## Task goal
Write out every line of the records below verbatim, leaving the pictures out of your answer.

Stored data
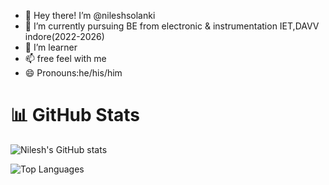 - 👋 Hey there! I’m @nileshsolanki
- 👀 I’m currently pursuing BE from electronic & instrumentation IET,DAVV indore(2022-2026)
- 🌱 I’m  learner
-  📫 free feel with me
- 😄 Pronouns:he/his/him


<!---
nileshset/nileshset is a ✨ special ✨ repository because its `README.md` (this file) appears on your GitHub profile.
You can click the Preview link to take a look at your changes.
--->
# 📊 GitHub Stats

<!-- GitHub Stats Card -->
![Nilesh's GitHub stats](https://github-readme-stats.vercel.app/api?username=nileshser&show_icons=true&theme=radical)

<!-- Most Used Languages Card -->
![Top Languages](https://github-readme-stats.vercel.app/api/top-langs/?username=nileshset&layout=compact&theme=tokyonight)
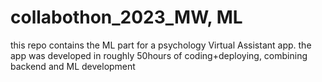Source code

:# collabothon_2023_MW, ML
this repo contains the ML part for a psychology Virtual Assistant app. the app was developed in roughly 50hours of coding+deploying, combining backend and ML development 
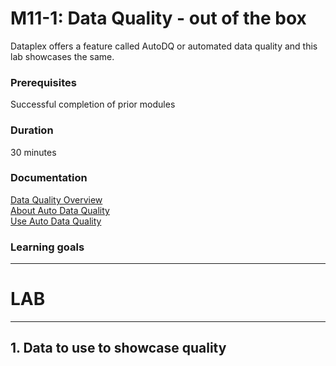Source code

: 
# M11-1: Data Quality - out of the box

Dataplex offers a feature called AutoDQ or automated data quality and this lab showcases the same.

### Prerequisites

Successful completion of prior modules

### Duration

30 minutes

### Documentation 

[Data Quality Overview](https://cloud.google.com/dataplex/docs/data-quality-overview)<br>
[About Auto Data Quality](https://cloud.google.com/dataplex/docs/auto-data-quality-overview)<br>
[Use Auto Data Quality](https://cloud.google.com/dataplex/docs/use-auto-data-quality)<br>


### Learning goals


<hr>

# LAB

<hr>

## 1. Data to use to showcase quality


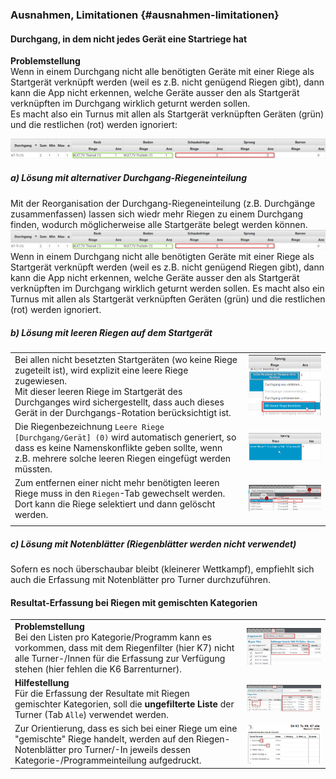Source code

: ### Ausnahmen, Limitationen {#ausnahmen-limitationen}

#### Durchgang, in dem nicht jedes Gerät eine Startriege hat

**Problemstellung**<br>Wenn in einem Durchgang nicht alle benötigten Geräte mit einer Riege als Startgerät verknüpft werden (weil es z.B. nicht genügend Riegen gibt), dann kann die App nicht erkennen, welche Geräte ausser den als Startgerät verknüpften im Durchgang wirklich geturnt werden sollen.<br>Es macht also ein Turnus mit allen als Startgerät verknüpften Geräten (grün) und die restlichen (rot) werden ignoriert:

![](/assets/not-all-startgeraete-assigned-issue.png)

##### a) Lösung mit alternativer Durchgang-Riegeneinteilung
Mit der Reorganisation der Durchgang-Riegeneinteilung (z.B. Durchgänge zusammenfassen) lassen sich wiedr mehr Riegen zu einem Durchgang finden, wodurch möglicherweise alle Startgeräte belegt werden können.
![](/assets/not-all-startgeraete-assigned-issue.png)
Wenn in einem Durchgang nicht alle benötigten Geräte mit einer Riege als Startgerät verknüpft werden (weil es z.B. nicht genügend Riegen gibt), 
dann kann die App nicht erkennen, welche Geräte ausser den als Startgerät verknüpften im Durchgang wirklich geturnt werden sollen.
Es macht also ein Turnus mit allen als Startgerät verknüpften Geräten (grün) und die restlichen (rot) werden ignoriert.

##### b) Lösung mit leeren Riegen auf dem Startgerät
|||
|-|-|
|Bei allen nicht besetzten Startgeräten (wo keine Riege zugeteilt ist), wird explizit eine leere Riege zugewiesen.<br>Mit dieser leeren Riege im Startgerät des Durchganges wird sichergestellt, dass auch dieses Gerät in der Durchgangs-Rotation berücksichtigt ist.|![](/assets/durchgang-leere-startriege-fix.png)|
|Die Riegenbezeichnung `Leere Riege [Durchgang/Gerät] (0)` wird automatisch generiert, so dass es keine Namenskonflikte geben sollte, wenn z.B. mehrere solche leeren Riegen eingefügt werden müssten.|![](/assets/durchgang-leere-startriege-fixed.png)|
|Zum entfernen einer nicht mehr benötigten leeren Riege muss in den `Riegen`-Tab gewechselt werden. Dort kann die Riege selektiert und dann gelöscht werden.|![](/assets/remove-empty-squad.png)|
|||

##### c) Lösung mit Notenblätter (Riegenblätter werden nicht verwendet)
Sofern es noch überschaubar bleibt (kleinerer Wettkampf), empfiehlt sich auch die Erfassung mit Notenblätter pro Turner durchzuführen.

#### Resultat-Erfassung bei Riegen mit gemischten Kategorien

|||
|-|-|
|**Problemstellung**<br>Bei den Listen pro Kategorie/Programm kann es vorkommen, dass mit dem Riegenfilter (hier K7) nicht alle Turner-/Innen für die Erfassung zur Verfügung stehen (hier fehlen die K6 Barrenturner).|![](/assets/gemischte-kategorien-issue2.png)|
|**Hilfestellung**<br>Für die Erfassung der Resultate mit Riegen gemischter Kategorien, soll die **ungefilterte Liste** der Turner (Tab `Alle`) verwendet werden.|![](/assets/gemischte-kategorien-solution.png)|
|Zur Orientierung, dass es sich bei einer Riege um eine "gemischte" Riege handelt, werden auf den Riegen-Notenblätter pro Turner/-In jeweils dessen Kategorie-/Programmeinteilung aufgedruckt.|![](/assets/gemischte-kategorien-issue.png)|
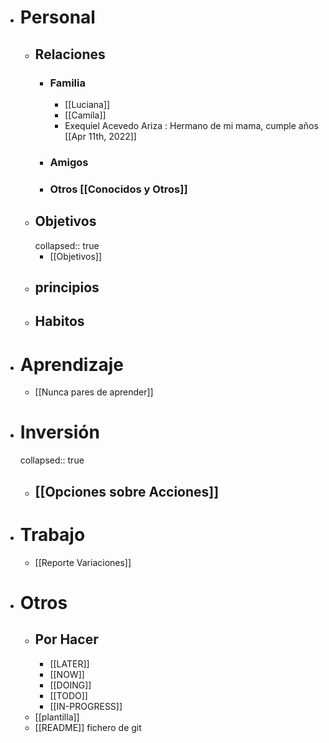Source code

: - # Personal
	- ## Relaciones
		- ### Familia
			- [[Luciana]]
			- [[Camila]]
			- Exequiel Acevedo Ariza : Hermano de mi mama, cumple años [[Apr 11th, 2022]]
		- ### Amigos
		- ### Otros [[Conocidos y Otros]]
	- ## Objetivos
	  collapsed:: true
		- [[Objetivos]]
	- ## principios
	- ## Habitos
- # Aprendizaje
	- [[Nunca pares de aprender]]
- # Inversión
  collapsed:: true
	- ## [[Opciones sobre Acciones]]
- # Trabajo
	- [[Reporte Variaciones]]
- # Otros
	- ## Por Hacer
		- [[LATER]]
		- [[NOW]]
		- [[DOING]]
		- [[TODO]]
		- [[IN-PROGRESS]]
	- [[plantilla]]
	- [[README]] fichero de git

## Output for this exercise
 - 👋 Hey there! I’m @nileshsolanki
- 👀 I’m currently pursuing BE from electronic & instrumentation IET,DAVV indore(2022-2026)
- 🌱 I’m  learner
-  📫 free feel with me
- 😄 Pronouns:he/his/him


<!---
nileshset/nileshset is a ✨ special ✨ repository because its `README.md` (this file) appears on your GitHub profile.
You can click the Preview link to take a look at your changes.
--->
# 📊 GitHub Stats

<!-- GitHub Stats Card -->
![Nilesh's GitHub stats](https://github-readme-stats.vercel.app/api?username=nileshser&show_icons=true&theme=radical)

<!-- Most Used Languages Card -->
![Top Languages](https://github-readme-stats.vercel.app/api/top-langs/?username=nileshset&layout=compact&theme=tokyonight)
Source code

:# collabothon_2023_MW, ML
this repo contains the ML part for a psychology Virtual Assistant app. the app was developed in roughly 50hours of coding+deploying, combining backend and ML development 
Source code

: 
# M11-1: Data Quality - out of the box

Dataplex offers a feature called AutoDQ or automated data quality and this lab showcases the same.

### Prerequisites

Successful completion of prior modules

### Duration

30 minutes

### Documentation 

[Data Quality Overview](https://cloud.google.com/dataplex/docs/data-quality-overview)<br>
[About Auto Data Quality](https://cloud.google.com/dataplex/docs/auto-data-quality-overview)<br>
[Use Auto Data Quality](https://cloud.google.com/dataplex/docs/use-auto-data-quality)<br>


### Learning goals


<hr>

# LAB

<hr>

## 1. Data to use to showcase quality


Source code

: ### Ausnahmen, Limitationen {#ausnahmen-limitationen}

#### Durchgang, in dem nicht jedes Gerät eine Startriege hat

**Problemstellung**<br>Wenn in einem Durchgang nicht alle benötigten Geräte mit einer Riege als Startgerät verknüpft werden (weil es z.B. nicht genügend Riegen gibt), dann kann die App nicht erkennen, welche Geräte ausser den als Startgerät verknüpften im Durchgang wirklich geturnt werden sollen.<br>Es macht also ein Turnus mit allen als Startgerät verknüpften Geräten (grün) und die restlichen (rot) werden ignoriert:

![](/assets/not-all-startgeraete-assigned-issue.png)

##### a) Lösung mit alternativer Durchgang-Riegeneinteilung
Mit der Reorganisation der Durchgang-Riegeneinteilung (z.B. Durchgänge zusammenfassen) lassen sich wiedr mehr Riegen zu einem Durchgang finden, wodurch möglicherweise alle Startgeräte belegt werden können.
![](/assets/not-all-startgeraete-assigned-issue.png)
Wenn in einem Durchgang nicht alle benötigten Geräte mit einer Riege als Startgerät verknüpft werden (weil es z.B. nicht genügend Riegen gibt), 
dann kann die App nicht erkennen, welche Geräte ausser den als Startgerät verknüpften im Durchgang wirklich geturnt werden sollen.
Es macht also ein Turnus mit allen als Startgerät verknüpften Geräten (grün) und die restlichen (rot) werden ignoriert.

##### b) Lösung mit leeren Riegen auf dem Startgerät
|||
|-|-|
|Bei allen nicht besetzten Startgeräten (wo keine Riege zugeteilt ist), wird explizit eine leere Riege zugewiesen.<br>Mit dieser leeren Riege im Startgerät des Durchganges wird sichergestellt, dass auch dieses Gerät in der Durchgangs-Rotation berücksichtigt ist.|![](/assets/durchgang-leere-startriege-fix.png)|
|Die Riegenbezeichnung `Leere Riege [Durchgang/Gerät] (0)` wird automatisch generiert, so dass es keine Namenskonflikte geben sollte, wenn z.B. mehrere solche leeren Riegen eingefügt werden müssten.|![](/assets/durchgang-leere-startriege-fixed.png)|
|Zum entfernen einer nicht mehr benötigten leeren Riege muss in den `Riegen`-Tab gewechselt werden. Dort kann die Riege selektiert und dann gelöscht werden.|![](/assets/remove-empty-squad.png)|
|||

##### c) Lösung mit Notenblätter (Riegenblätter werden nicht verwendet)
Sofern es noch überschaubar bleibt (kleinerer Wettkampf), empfiehlt sich auch die Erfassung mit Notenblätter pro Turner durchzuführen.

#### Resultat-Erfassung bei Riegen mit gemischten Kategorien

|||
|-|-|
|**Problemstellung**<br>Bei den Listen pro Kategorie/Programm kann es vorkommen, dass mit dem Riegenfilter (hier K7) nicht alle Turner-/Innen für die Erfassung zur Verfügung stehen (hier fehlen die K6 Barrenturner).|![](/assets/gemischte-kategorien-issue2.png)|
|**Hilfestellung**<br>Für die Erfassung der Resultate mit Riegen gemischter Kategorien, soll die **ungefilterte Liste** der Turner (Tab `Alle`) verwendet werden.|![](/assets/gemischte-kategorien-solution.png)|
|Zur Orientierung, dass es sich bei einer Riege um eine "gemischte" Riege handelt, werden auf den Riegen-Notenblätter pro Turner/-In jeweils dessen Kategorie-/Programmeinteilung aufgedruckt.|![](/assets/gemischte-kategorien-issue.png)|
Source code

: - # Personal
	- ## Relaciones
		- ### Familia
			- [[Luciana]]
			- [[Camila]]
			- Exequiel Acevedo Ariza : Hermano de mi mama, cumple años [[Apr 11th, 2022]]
		- ### Amigos
		- ### Otros [[Conocidos y Otros]]
	- ## Objetivos
	  collapsed:: true
		- [[Objetivos]]
	- ## principios
	- ## Habitos
- # Aprendizaje
	- [[Nunca pares de aprender]]
- # Inversión
  collapsed:: true
	- ## [[Opciones sobre Acciones]]
- # Trabajo
	- [[Reporte Variaciones]]
- # Otros
	- ## Por Hacer
		- [[LATER]]
		- [[NOW]]
		- [[DOING]]
		- [[TODO]]
		- [[IN-PROGRESS]]
	- [[plantilla]]
	- [[README]] fichero de git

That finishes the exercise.